To whom much is given, as the saying goes, much is expected.
As far as the Nigerian judiciary is concerned, however, the question among stakeholders in the independence of the judiciary as an arm of government and, more importantly, as a guarantor of democratic governance, is WHAT exactly is being given, how much of it, and what is being demanded of the judiciary in return.
That was the question that agitated the minds of participants at a panel discourse during the annual conference of the Nigerian Bar Association’s Section on Legal Practice in Uyo, the Akwa Ibom State capital. Chaired by E. C. Ukala, SAN, Principal Partner at the law firm of EC Ukala & Co., the panel pondered over the issue of what the judiciary would do with its new-found autonomy in a manner that vastly enhances the administration of justice in Nigeria.

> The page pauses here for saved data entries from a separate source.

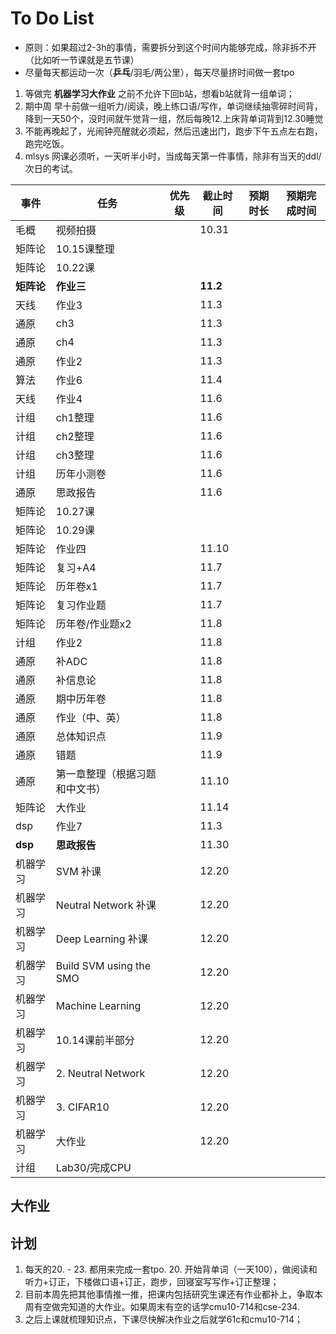 # To Do List

- 原则：如果超过2-3h的事情，需要拆分到这个时间内能够完成，除非拆不开（比如听一节课就是五节课）
- 尽量每天都运动一次（**乒乓**/羽毛/两公里），每天尽量挤时间做一套tpo

1. 等做完 **机器学习大作业** 之前不允许下回b站，想看b站就背一组单词；
2. 期中周 早十前做一组听力/阅读，晚上练口语/写作，单词继续抽零碎时间背，降到一天50个，没时间就午觉背一组，然后每晚12.上床背单词背到12.30睡觉
3. 不能再晚起了，光闹钟亮醒就必须起，然后迅速出门，跑步下午五点左右跑，跑完吃饭。
4. mlsys 网课必须听，一天听半小时，当成每天第一件事情，除非有当天的ddl/次日的考试。

| 事件      | 任务                      | 优先级 | 截止时间     | 预期时长 | 预期完成时间 |
| ------- | ----------------------- | --- | -------- | ---- | ------ |
| 毛概      | 视频拍摄                    |     | 10.31    |      |        |
| 矩阵论     | 10.15课整理                |     |          |      |        |
| 矩阵论     | 10.22课                  |     |          |      |        |
| **矩阵论** | **作业三**                 |     | **11.2** |      |        |
| 天线      | 作业3                     |     | 11.3     |      |        |
| 通原      | ch3                     |     | 11.3     |      |        |
| 通原      | ch4                     |     | 11.3     |      |        |
| 通原      | 作业2                     |     | 11.3     |      |        |
| 算法      | 作业6                     |     | 11.4     |      |        |
| 天线      | 作业4                     |     | 11.6     |      |        |
| 计组      | ch1整理                   |     | 11.6     |      |        |
| 计组      | ch2整理                   |     | 11.6     |      |        |
| 计组      | ch3整理                   |     | 11.6     |      |        |
| 计组      | 历年小测卷                   |     | 11.6     |      |        |
| 通原      | 思政报告                    |     | 11.6     |      |        |
| 矩阵论     | 10.27课                  |     |          |      |        |
| 矩阵论     | 10.29课                  |     |          |      |        |
| 矩阵论     | 作业四                     |     | 11.10    |      |        |
| 矩阵论     | 复习+A4                   |     | 11.7     |      |        |
| 矩阵论     | 历年卷x1                   |     | 11.7     |      |        |
| 矩阵论     | 复习作业题                   |     | 11.7     |      |        |
| 矩阵论     | 历年卷/作业题x2               |     | 11.8     |      |        |
| 计组      | 作业2                     |     | 11.8     |      |        |
| 通原      | 补ADC                    |     | 11.8     |      |        |
| 通原      | 补信息论                    |     | 11.8     |      |        |
| 通原      | 期中历年卷                   |     | 11.8     |      |        |
| 通原      | 作业（中、英）                 |     | 11.8     |      |        |
| 通原      | 总体知识点                   |     | 11.9     |      |        |
| 通原      | 错题                      |     | 11.9     |      |        |
| 通原      | 第一章整理（根据习题和中文书）         |     | 11.10    |      |        |
| 矩阵论     | 大作业                     |     | 11.14    |      |        |
| dsp     | 作业7                     |     | 11.3     |      |        |
| **dsp** | **思政报告**                |     | 11.30    |      |        |
| 机器学习    | SVM 补课                  |     | 12.20    |      |        |
| 机器学习    | Neutral Network 补课      |     | 12.20    |      |        |
| 机器学习    | Deep Learning 补课        |     | 12.20    |      |        |
| 机器学习    | Build SVM using the SMO |     | 12.20    |      |        |
| 机器学习    | Machine Learning        |     | 12.20    |      |        |
| 机器学习    | 10.14课前半部分              |     | 12.20    |      |        |
| 机器学习    | 2. Neutral Network      |     | 12.20    |      |        |
| 机器学习    | 3. CIFAR10              |     | 12.20    |      |        |
| 机器学习    | 大作业                     |     | 12.20    |      |        |
| 计组      | Lab30/完成CPU             |     |          |      |        |







## 大作业

## 计划

1. 每天的20. - 23. 都用来完成一套tpo. 20. 开始背单词（一天100），做阅读和听力+订正，下楼做口语+订正，跑步，回寝室写写作+订正整理；
2. 目前本周先把其他事情推一推，把课内包括研究生课还有作业都补上，争取本周有空做完知道的大作业。如果周末有空的话学cmu10-714和cse-234.
3.  之后上课就梳理知识点，下课尽快解决作业之后就学61c和cmu10-714；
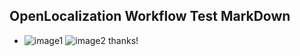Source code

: ## OpenLocalization Workflow Test MarkDown
* ![image1](.\345f3837-8cf1-4dd3-a60d-9506e00fd970.PNG)   ![image2](.\62f322aa-9317-49ee-b55f-6bcfaa2f99b8.png) 
thanks!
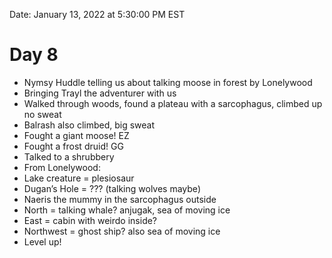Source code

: Date: January 13, 2022 at 5:30:00 PM EST

# Day 8

- Nymsy Huddle telling us about talking moose in forest by Lonelywood
- Bringing Trayl the adventurer with us
- Walked through woods, found a plateau with a sarcophagus, climbed up no sweat
- Balrash also climbed, big sweat
- Fought a giant moose! EZ
- Fought a frost druid! GG
- Talked to a shrubbery
- From Lonelywood:
- Lake creature = plesiosaur
- Dugan’s Hole = ??? (talking wolves maybe)
- Naeris the mummy in the sarcophagus outside
- North = talking whale? anjugak, sea of moving ice
- East = cabin with weirdo inside?
- Northwest = ghost ship? also sea of moving ice
- Level up!
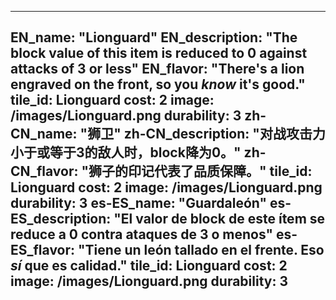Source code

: ---

EN_name: "Lionguard"
EN_description: "The block value of this item is reduced to 0 against attacks of 3 or less"
EN_flavor: "There's a lion engraved on the front, so you <i>know</i> it's good."
tile_id: Lionguard
cost: 2
image: /images/Lionguard.png
durability: 3
zh-CN_name: "狮卫"
zh-CN_description: "对战攻击力小于或等于3的敌人时，block降为0。"
zh-CN_flavor: "狮子的印记代表了品质保障。"
tile_id: Lionguard
cost: 2
image: /images/Lionguard.png
durability: 3
es-ES_name: "Guardaleón"
es-ES_description: "El valor de block de este ítem se reduce a 0 contra ataques de 3 o menos"
es-ES_flavor: "Tiene un león tallado en el frente. Eso <i>sí</i> que es calidad."
tile_id: Lionguard
cost: 2
image: /images/Lionguard.png
durability: 3
---
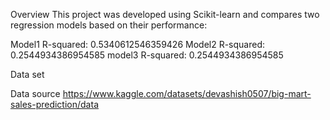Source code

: Overview
This project was developed using Scikit-learn and compares two regression models based on their performance:

Model1 R-squared: 0.5340612546359426
Model2 R-squared: 0.2544934386954585
model3 R-squared: 0.2544934386954585

Data set

Data source https://www.kaggle.com/datasets/devashish0507/big-mart-sales-prediction/data

    

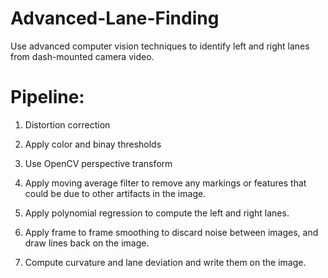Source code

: # Advanced-Lane-Finding

Use advanced computer vision techniques to identify left and right lanes from dash-mounted camera video.

# Pipeline:
1. Distortion correction

2. Apply color and binay thresholds

3. Use OpenCV perspective transform

4. Apply moving average filter to remove any markings or features that could be due to other artifacts in the image.

5. Apply polynomial regression to compute the left and right lanes.

6. Apply frame to frame smoothing to discard noise between images, and draw lines back on the image.

7. Compute curvature and lane deviation and write them on the image.


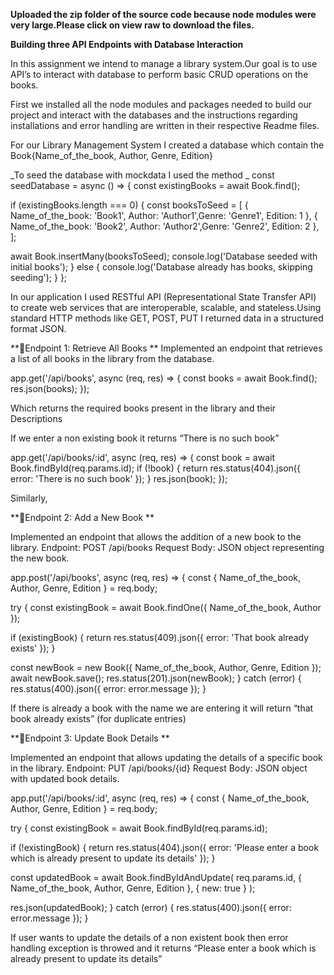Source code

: **Uploaded the zip folder of the source code because node modules were very large.Please click on view raw to download the files.**


**Building three API Endpoints with Database Interaction**

In this assignment we intend to manage a library system.Our goal is to use API’s to interact with database to perform basic CRUD operations on the books.

First we installed all the node modules and packages needed to build our project and interact with the databases and the instructions regarding installations and error handling are written in their respective Readme files.

For our Library Management System I created a database which contain the Book{Name_of_the_book, Author, Genre, Edition}

_To seed the database with mockdata I used the method _
const seedDatabase = async () => {
const existingBooks = await Book.find();

if (existingBooks.length === 0) {
const booksToSeed = [
{ Name_of_the_book: 'Book1', Author: 'Author1',Genre: 'Genre1', Edition: 1 },
{ Name_of_the_book: 'Book2', Author: 'Author2',Genre: 'Genre2', Edition: 2 },
];

await Book.insertMany(booksToSeed);
console.log('Database seeded with initial books');
} else {
console.log('Database already has books, skipping seeding');
}
};

In our application I used RESTful API (Representational State Transfer API) to create web services that are interoperable, scalable, and stateless.Using standard HTTP methods like GET, POST, PUT I returned data in a structured format JSON.


**Endpoint 1: Retrieve All Books **
Implemented an endpoint that retrieves a list of all books in the library from the database.

app.get('/api/books', async (req, res) => {
const books = await Book.find();
res.json(books);
});

Which returns the required books present in the library and their Descriptions

If we enter a non existing book it returns “There is no such book”


app.get('/api/books/:id', async (req, res) => {
const book = await Book.findById(req.params.id);
if (!book) {
return res.status(404).json({ error: 'There is no such book' });
}
res.json(book);
});

 Similarly,

**Endpoint 2: Add a New Book **

Implemented an endpoint that allows the addition of a new book to the library. 
Endpoint: POST /api/books 
Request Body: JSON object representing the new book. 


app.post('/api/books', async (req, res) => {
const { Name_of_the_book, Author, Genre, Edition } = req.body;

try {
const existingBook = await Book.findOne({ Name_of_the_book, Author });

if (existingBook) {
return res.status(409).json({ error: 'That book already exists' });
}

const newBook = new Book({ Name_of_the_book, Author, Genre, Edition });
await newBook.save();
res.status(201).json(newBook);
} catch (error) {
res.status(400).json({ error: error.message });
}


If there is already a book with the name we are entering it will return “that book already exists” (for duplicate entries)


**Endpoint 3: Update Book Details **

Implemented an endpoint that allows updating the details of a specific book in the library. 
Endpoint: PUT /api/books/{id} 
Request Body: JSON object with updated book details.

app.put('/api/books/:id', async (req, res) => {
const { Name_of_the_book, Author, Genre, Edition } = req.body;

try {
const existingBook = await Book.findById(req.params.id);

if (!existingBook) {
return res.status(404).json({ error: 'Please enter a book which is already present to update its details' });
}

const updatedBook = await Book.findByIdAndUpdate(
req.params.id,
{ Name_of_the_book, Author, Genre, Edition },
{ new: true }
);

res.json(updatedBook);
} catch (error) {
res.status(400).json({ error: error.message });
}

If user wants to update the details of a non existent book then error handling exception is throwed and it returns “Please enter a book which is already present to update its details”

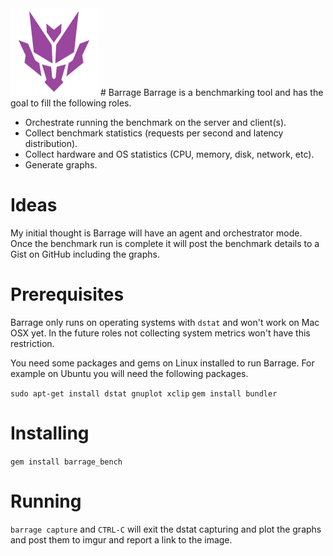 <img src="barrage.jpg" alt="Barrage" width="140" height="140">
# Barrage
Barrage is a benchmarking tool and has the goal to fill the following roles.

- Orchestrate running the benchmark on the server and client(s).
- Collect benchmark statistics (requests per second and latency distribution).
- Collect hardware and OS statistics (CPU, memory, disk, network, etc).
- Generate graphs.

# Ideas
My initial thought is Barrage will have an agent and orchestrator mode. Once the benchmark run is complete it will post the benchmark details to a Gist on GitHub including the graphs.

# Prerequisites
Barrage only runs on operating systems with `dstat` and won't work on Mac OSX yet. In the future roles not collecting system metrics won't have this restriction.

You need some packages and gems on Linux installed to run Barrage. For example on Ubuntu you will need the following packages.

`sudo apt-get install dstat gnuplot xclip`
`gem install bundler`

# Installing
`gem install barrage_bench`

# Running
`barrage capture` and `CTRL-C` will exit the dstat capturing and plot the graphs and post them to imgur and report a link to the image. 
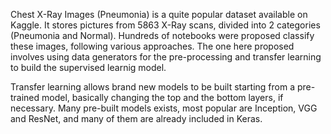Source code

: Chest X-Ray Images (Pneumonia) is a quite popular dataset available on Kaggle. It stores pictures from 5863 X-Ray scans, divided into 2 categories (Pneumonia and Normal). Hundreds of notebooks were proposed classify these images, following various approaches. The one here proposed involves using data generators for the pre-processing and transfer learning to build the supervised learnig model.

Transfer learning allows brand new models to be built starting from a pre-trained model, basically changing the top and the bottom layers, if necessary. Many pre-built models exists, most popular are Inception, VGG and ResNet, and many of them are already included in Keras.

Setting the ball rolling, Hon. Justice Benedict B. Kanyip, President of the National Industrial Court, sought to make the often-overlooked distinction between autonomy and independence, stressing that the two concepts are not one and the same thing.
The more consequential issue of independence, he added, is not without the need for accountability on the part of the judiciary, but this independence must be meaningful and substantial in the long run. That, he insisted, is not the situation at present.
In fact, he said, the judiciary is to some extent, already financially autonomous, even if that comes with all manner of shackles that inhibit its ability to deliver fully on its mandate.
He remarked on the expenditure threshold instituted by the administration of former President Olusegun Obasanjo, which is still extant, as an example of the judiciary’s lack of independence.
Also speaking, Dr. Babatunde Ajibade, SAN, Chairman of the NBA’s Judiciary Committee, was far more concerned with the role of the legislature as a mediator of sorts between the executive and the judiciary, two arms of government whose relationship seems more adversarial than complementary.
By virtue of its unique lawmaking powers, said the learned silk, the legislature can use the opportunity of the current constitution amendment exercise to speed along the process that culminates in the true independence of the judiciary.
Far from needing another amendment or review, which in his view, will be largely cosmetic in the long run, however, Dr. Ajibade called for a total overhaul of the document and its provision.
He also decried the equally sad tendency of some in the judiciary, in their demand for a disproportionate amount of the nation’s financial resources in the name of autonomy, to compare its allocation with what the executive arm is ‘chopping’. Governance, he said, should not be reduced to a ‘chopping’ contest (to see who ‘out-chops’ whom!) neither should it be measured by the number of armed security a Judge has relative to, say, a Governor – when what is needed is an equally total overhaul of the nation’s security strategy.
On the issue of provision of amenities to the judiciary by the executive, and what this implies for the independence of the former, the learned silk called, instead, for a statutory government such as America’s General Services Administration (GSA) to assume that role on behalf of ALL the arms of government.
Speaking from the perspective of the legislature, Hon. Onofiok Luke, who chairs the House of Representatives on the Judiciary, lamented what he called the ‘tendency’ of the executive to control the affairs of not just the judiciary but also the legislature.
For example, he said, the long-standing practice by the executive to vet the budget of the judiciary and approve much should be allocated to it in the overall national budget before presenting it the national assembly for approval, is an anomaly; it is not the duty of the executive to vet the budget proposal of another arm of government, but rather the duty of the legislature in its oversight capacity over the other two arms, to approve the budgets of both the judiciary and the executive. Hon. Luke agreed with Justice Kanyip in questioning the independence of the judiciary, citing the fact that the judiciary depends on the executive to provide security, housing and official cars for it.
He compared the lone policeman and security vehicle attached to a typical Judge in Nigeria to the massive convoys and panoply of well-armed officers as an example of this disparity.
On her part, the retired Justice OA Williams of the Institute of Paralegal Services, called attention to the role of the Bar in supporting the quest for judicial independence, and went on to enumerate the ways in which the NBA could play this role effectively.
Both she and Jonathan Taidi Esq. the immediate past General Secretary of the NBA, who spoke next, sought to downplay the importance of the current amendment exercise in enhancing the judiciary’s ability to deliver timely justice within the confines of its present powers.
The judiciary does not need another amendment exercise, in the view of Taidi, to fully execute powers it already has, but is not deploying to the maximum. The United Kingdom’s constitution, Justice Williams reminded the House, is, after all, largely unwritten but is no less potent in its effect on the polity.
In summary, the panel agreed with Justice Kanyip of the NIC that this discourse, though ongoing, ought to have as its ultimate result the attainment, not just of financial autonomy in its truest and most sublime sense, but a judicial institution unfettered by nothing but the provisions of the law. Whether or not the constitutional amendment exercise will see to that remains to be seen.